Scott Walker’s attacks on Wisconsin’s public colleges have ranged from budget cuts to a proposal to change the mission statement of the University of Wisconsin system. The proposed change, which Walker’s office has since backed down from, would have eliminated language about pursuing “the search for truth” and “improv[ing] the human condition” (and various other noble, abstract goals that are known as the “Wisconsin Idea”), and instead emphasized the “state’s workforce needs.”
Academics and commentators across the country have strongly objected to this proposal to eschew a university’s nobler, more metaphysical goals and replace them with more practical, vocational ones. And I agree, there is great value to a liberal arts education; when executed well, at least, it teaches people “how to think,” and how to be cultured, civic-minded, generally well-rounded human beings. But Walker’s not wrong in suggesting schools should also be doing more to give students the hard skills and tools they need to get jobs, or at least to make informed decisions about what areas of study will help them find decent work.
Right now there is very little accountability on either of these dimensions. That’s problematic, not just for the broader economy that depends on our educational system’s ability to produce high-skilled workers, but for our educational system’s customers themselves: the students, who have become increasingly likely to cite career goals as a reason why they enrolled in college in the first place.
For over 40 years, the Cooperative Institutional Research Program has been regularly surveying incoming college freshmen about why they decided to attend college. Of all the options given in the 2014 survey (released earlier this month), “to be able to get a better job” had the highest share of respondents calling it a “very important” reason for why they went to college (86.1 percent). “To make me a more cultured person” had the smallest share (46.6 percent).
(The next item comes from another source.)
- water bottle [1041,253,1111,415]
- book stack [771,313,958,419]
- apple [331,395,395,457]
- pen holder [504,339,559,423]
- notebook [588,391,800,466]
In fact, among these choices, “to make me a more cultured person” has always had the lowest share of respondents. Here’s a chart showing the shares of freshmen who called each objective “very important” every time the question has been asked since 1971:
As you can see, surveyed students are more likely to rate every objective as “very important” today than they were in 1971. Entitled millennials just expect colleges to do everything for them!
But the biggest jumps, in percentage-point terms, were for the share saying they went to college to “make more money” (44.5 percent in 1971, versus 72.8 percent in 2014; an increase of 28.3 percentage points that was mostly gained in the earlier years of the survey); followed by the share citing preparation for graduate or professional school (34.8 percent to 59.7 percent, or a 24.9 percentage point increase).
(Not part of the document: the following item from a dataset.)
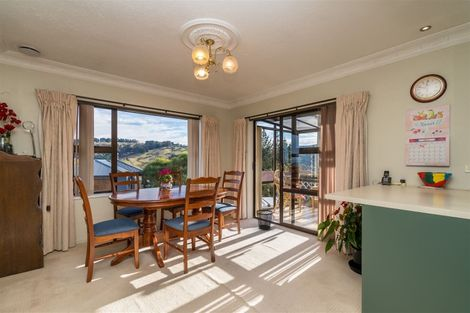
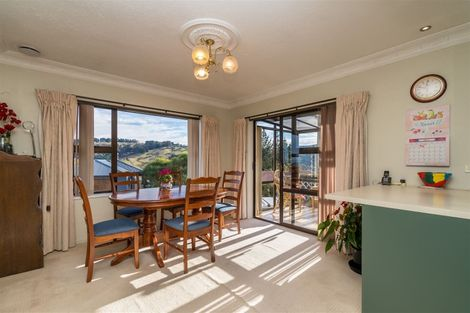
- wastebasket [255,209,274,231]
Within these longer-term patterns you can also see some influences from the business cycle. The emphasis on getting a better job waned from 1993 through 2006 (when the economy was strong, save a brief, mild recession in the middle there). The emphasis on intellectual pursuits (“to learn more about things that interest me”) rose during the same period.
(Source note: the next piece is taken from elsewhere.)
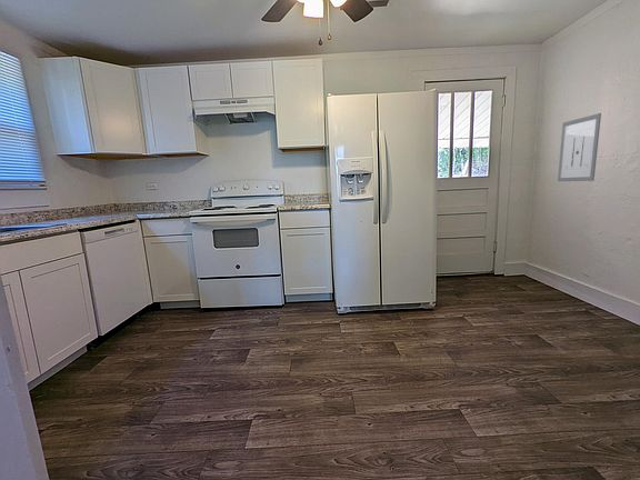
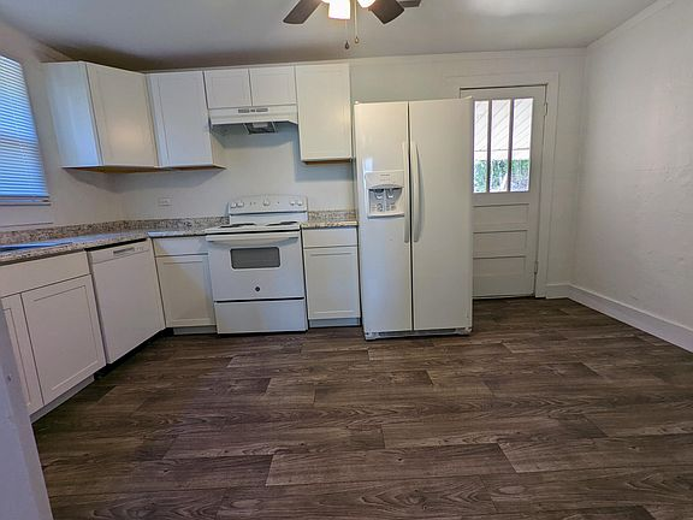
- wall art [557,112,602,182]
Then the Great Recession seems to have refocused freshmen’s educational objectives, or perhaps drawn a different kind of student into higher education. Between 2006 (the latest pre-recession year for which data are available) and 2014, the sharing calling “to be able to get a better job” a “very important” reason for enrolling jumped 15.7 percentage points.
Given students’ stated objectives for going to college, persistently high youth unemployment rates, and employer complaints about grads’ lack of preparation for the workforce, it seems reasonable to ask colleges to think harder about the practical skills and career guidance they’re giving their students. A liberal arts education and marketable job skills need not be mutually exclusive. That said, of course, Walker’s other higher education proposals — e.g., steep budget cuts — seem very unlikely to produce more employable graduates.